During the COVID‐19 pandemic, plastic surgeons enhanced their safety protocols. They re‐evaluated their aesthetic practices to ensure optimal patient safety, especially elective procedures using energy‐based devices and lasers. Previous studies have shown that the plume emitted by these devices contain tissue debris and aerosolized biological materials that could transmit viruses and bacteria.
A study “Plume Effect of Fractional Radiofrequency Versus Laser Resurfacing: Considerations in the COVID‐19 Pandemic” recommends that plastic surgeons should use devices that generate little to no plume, such as radiofrequency devices, to minimize the risk of laser plume‐associated pathogen transmission during the reopening of practices in Phase 1. The study by bodySCULPT plastic surgeon Spero J. Theodorou, MD et al, was published in Lasers in Surgery and Medicine on November 8, 2020. The study also suggests that it is best to avoid treatment with Er:YAG laser resurfacing devices, and if used, these should only be “used with appropriate personal protective equipment in addition to a smoke evacuator in Phase IV reopening.”
The pilot study aimed to evaluate plume characteristics of the Sciton Joule Er:YAG laser ablative resurfacing device and fractional radiofrequency InMode Morpheus8. With the knowledge of the plume characteristics of these devices, researchers were able to assess the potential risks involved and better understand how to protect themselves and their patients.
For the study, the researchers treated five appropriate patients seeking aesthetic skin resurfacing of the face and neck with the Sciton Joule Er:YAG laser and/or InMode Morpheus8 fractional radiofrequency device. Two patients underwent Er:YAG fractional resurfacing in addition to fractional radiofrequency during the same treatment session. Two had fractional radiofrequency only, and one patient had laser treatment with the Er:YAG only. None of these patients had prior aesthetic facial treatment over the prior 4 months.
The study data demonstrated that the:
- There were no adverse events recorded during or after treatment.
- Er:YAG resurfacing laser emits more than 4 times the particles when compared with fractional radiofrequency.
- Fractional radiofrequency did not emit plumes significantly above ambient baseline particle readings of the exam room environment.
- With the addition of the smoke evacuator, a 50% reduction was demonstrated in both particles per second recorded as well as all particle sizes.

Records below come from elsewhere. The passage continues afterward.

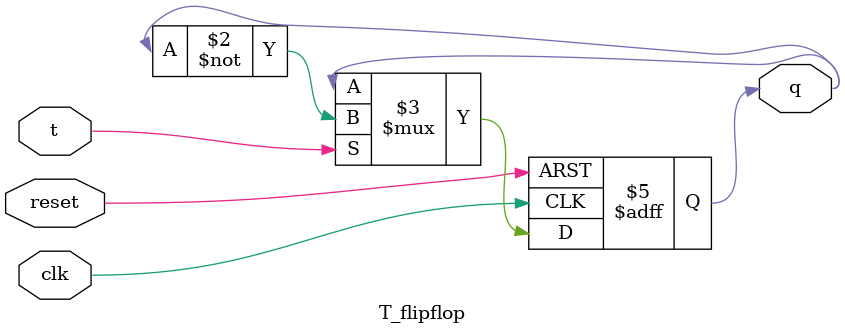
<source format=v>
module T_flipflop(
 input wire clk, reset, t,
 output reg q
);
always @(posedge clk or posedge reset)
 if (reset)
 q <= 1'b0;
 else if (t)
 q <= ~q;
endmodule

</source>
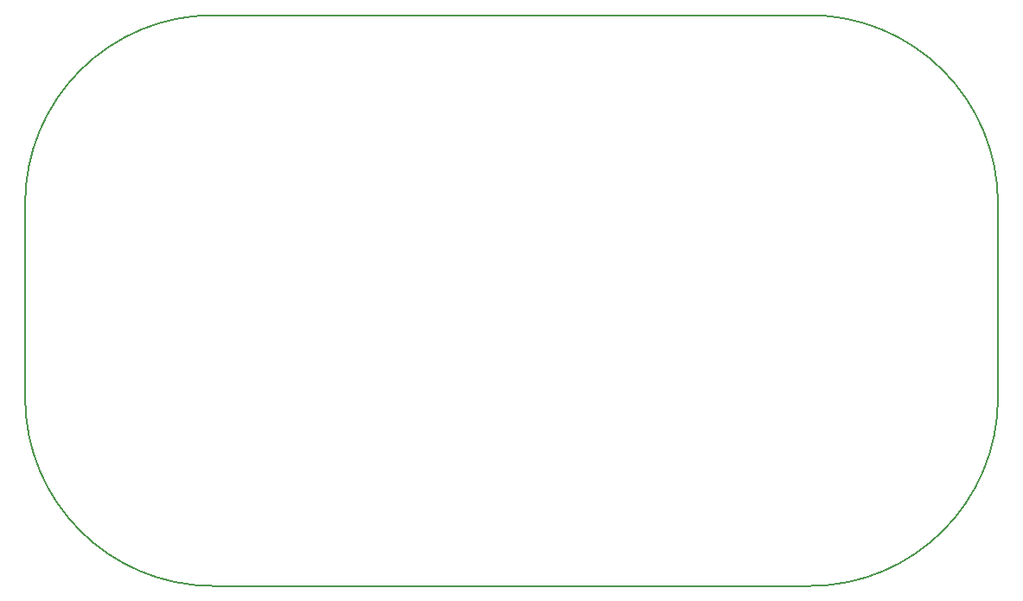
<source format=gm1>
G04 #@! TF.GenerationSoftware,KiCad,Pcbnew,5.99.0-1.20210607git4c293e0.fc34*
G04 #@! TF.CreationDate,2021-06-11T06:43:42+01:00*
G04 #@! TF.ProjectId,A500-2Meg,41353030-2d32-44d6-9567-2e6b69636164,rev?*
G04 #@! TF.SameCoordinates,Original*
G04 #@! TF.FileFunction,Profile,NP*
%FSLAX46Y46*%
G04 Gerber Fmt 4.6, Leading zero omitted, Abs format (unit mm)*
G04 Created by KiCad (PCBNEW 5.99.0-1.20210607git4c293e0.fc34) date 2021-06-11 06:43:42*
%MOMM*%
%LPD*%
G01*
G04 APERTURE LIST*
G04 #@! TA.AperFunction,Profile*
%ADD10C,0.150000*%
G04 #@! TD*
G04 APERTURE END LIST*
D10*
X108585000Y-24765000D02*
X167005001Y-24765000D01*
X185420001Y-62230001D02*
G75*
G02*
X167005000Y-80645000I-18415000J1D01*
G01*
X90169999Y-43179999D02*
G75*
G02*
X108585000Y-24765000I18415000J-1D01*
G01*
X185420000Y-43180001D02*
X185420001Y-62230001D01*
X90170000Y-62230000D02*
X90169999Y-43179999D01*
X167005000Y-80645000D02*
X108585000Y-80645000D01*
X167005001Y-24765000D02*
G75*
G02*
X185420000Y-43180001I-1J-18415000D01*
G01*
X108584999Y-80645001D02*
G75*
G02*
X90170000Y-62230000I1J18415000D01*
G01*
M02*

</source>
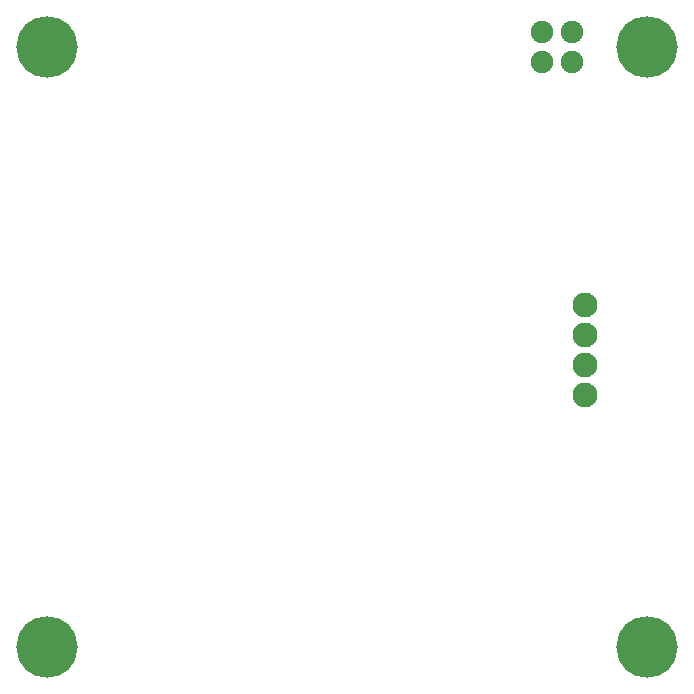
<source format=gbs>
G04 Layer: BottomSolderMaskLayer*
G04 Panelize: , Column: 2, Row: 2, Board Size: 58.42mm x 58.42mm, Panelized Board Size: 118.84mm x 118.84mm*
G04 EasyEDA v6.5.34, 2023-08-21 18:11:39*
G04 6b8a08da89de4659a48f0417751e7769,5a6b42c53f6a479593ecc07194224c93,10*
G04 Gerber Generator version 0.2*
G04 Scale: 100 percent, Rotated: No, Reflected: No *
G04 Dimensions in millimeters *
G04 leading zeros omitted , absolute positions ,4 integer and 5 decimal *
%FSLAX45Y45*%
%MOMM*%

%ADD10C,5.2032*%
%ADD11C,2.1016*%
%ADD12C,1.9016*%

%LPD*%
D10*
G01*
X381000Y5461000D03*
D11*
G01*
X4931206Y3274161D03*
G01*
X4931206Y2512161D03*
G01*
X4931206Y2766161D03*
G01*
X4931206Y3020161D03*
D12*
G01*
X4572000Y5588000D03*
G01*
X4572000Y5334000D03*
G01*
X4826000Y5334000D03*
G01*
X4826000Y5588000D03*
D10*
G01*
X381000Y381000D03*
G01*
X5461000Y381000D03*
G01*
X5461000Y5461000D03*
M02*

</source>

- When comparing the results, it was found that there was no visible plume from the fractional radiofrequency device, whereas there was a clearly visible plume from the Er:YAG laser.
Through this study, researchers were able to provide guidance to practitioners on the potential for viral transmission by comparing the plume generated by RF-based microneedling and Er:YAG fractional skin resurfacing. According to the study, “the U.S. Occupational Safety and Health Administration (OSHA) currently has no regulatory requirements for protection against plume emission from energy‐based devices and lasers devices. However, several professional societies, including the American Society for Lasers in Medicine and Surgery (ASLMS) have recommended guidelines to protect patients and practitioners”.
The researchers concluded that though the study shows the necessity of using PPE such as masks, eye protection, and smoke evacuation systems with Er: YAG, further studies are required to characterize the viability of COVID-19 and its transmissibility via plume specimens.
Study author Dr Spero J. Theodorou is bodySCULPT® plastic surgeon and InMode’s Chief Medical Officer. Dr Theodorou has extensive training in radiofrequency-assisted and other power-assisted liposuction procedures. He is responsible for the development of all of InMode’s procedures, clinical studies and training. Dr Theodorou was instrumental in the development and introduction of EmbraceRF, the innovative facial contouring solution, that blends InMode’s FaceTite and Morpheus8.